What is expected:
Beginning with the line that contains "531 41 1.46", output each line below exactly through the last one, both included, and nothing else.

Supplied data:
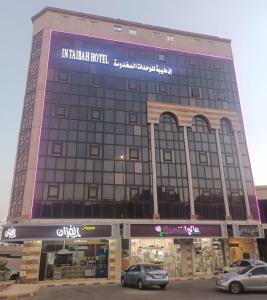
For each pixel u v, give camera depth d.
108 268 30.05
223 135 40.34
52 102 34.94
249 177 38.81
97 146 34.56
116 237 30.47
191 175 36.59
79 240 30.03
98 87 37.44
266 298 15.21
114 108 37.03
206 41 45.12
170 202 34.56
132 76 39.41
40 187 30.95
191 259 33.03
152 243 32.41
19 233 28.03
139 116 37.69
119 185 33.56
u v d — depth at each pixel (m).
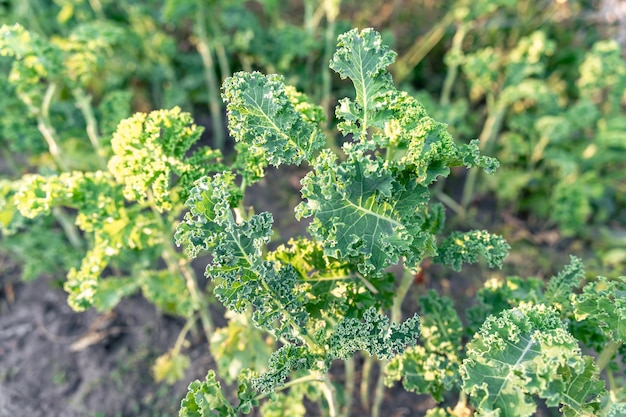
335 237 0.70
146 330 1.39
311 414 1.24
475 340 0.74
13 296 1.46
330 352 0.76
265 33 1.75
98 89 1.72
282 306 0.76
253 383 0.74
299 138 0.76
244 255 0.73
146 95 1.85
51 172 1.07
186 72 1.88
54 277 1.49
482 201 1.72
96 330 1.39
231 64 1.81
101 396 1.29
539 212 1.64
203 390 0.75
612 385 0.86
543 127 1.47
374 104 0.76
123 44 1.64
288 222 1.62
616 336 0.77
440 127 0.72
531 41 1.46
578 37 1.92
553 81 1.83
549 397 0.67
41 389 1.30
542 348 0.70
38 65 1.06
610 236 1.60
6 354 1.35
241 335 1.04
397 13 2.12
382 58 0.76
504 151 1.69
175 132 0.86
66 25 1.72
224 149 1.82
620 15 1.83
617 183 1.69
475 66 1.47
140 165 0.84
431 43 1.86
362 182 0.71
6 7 1.62
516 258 1.56
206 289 1.44
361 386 1.28
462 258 0.83
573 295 0.80
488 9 1.50
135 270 1.22
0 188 1.05
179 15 1.60
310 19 1.66
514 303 0.91
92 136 1.25
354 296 0.82
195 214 0.72
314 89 1.74
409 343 0.75
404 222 0.73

Output for this task:
531 41 1.46
578 37 1.92
553 81 1.83
549 397 0.67
41 389 1.30
542 348 0.70
38 65 1.06
610 236 1.60
6 354 1.35
241 335 1.04
397 13 2.12
382 58 0.76
504 151 1.69
175 132 0.86
66 25 1.72
224 149 1.82
620 15 1.83
617 183 1.69
475 66 1.47
140 165 0.84
431 43 1.86
362 182 0.71
6 7 1.62
516 258 1.56
206 289 1.44
361 386 1.28
462 258 0.83
573 295 0.80
488 9 1.50
135 270 1.22
0 188 1.05
179 15 1.60
310 19 1.66
514 303 0.91
92 136 1.25
354 296 0.82
195 214 0.72
314 89 1.74
409 343 0.75
404 222 0.73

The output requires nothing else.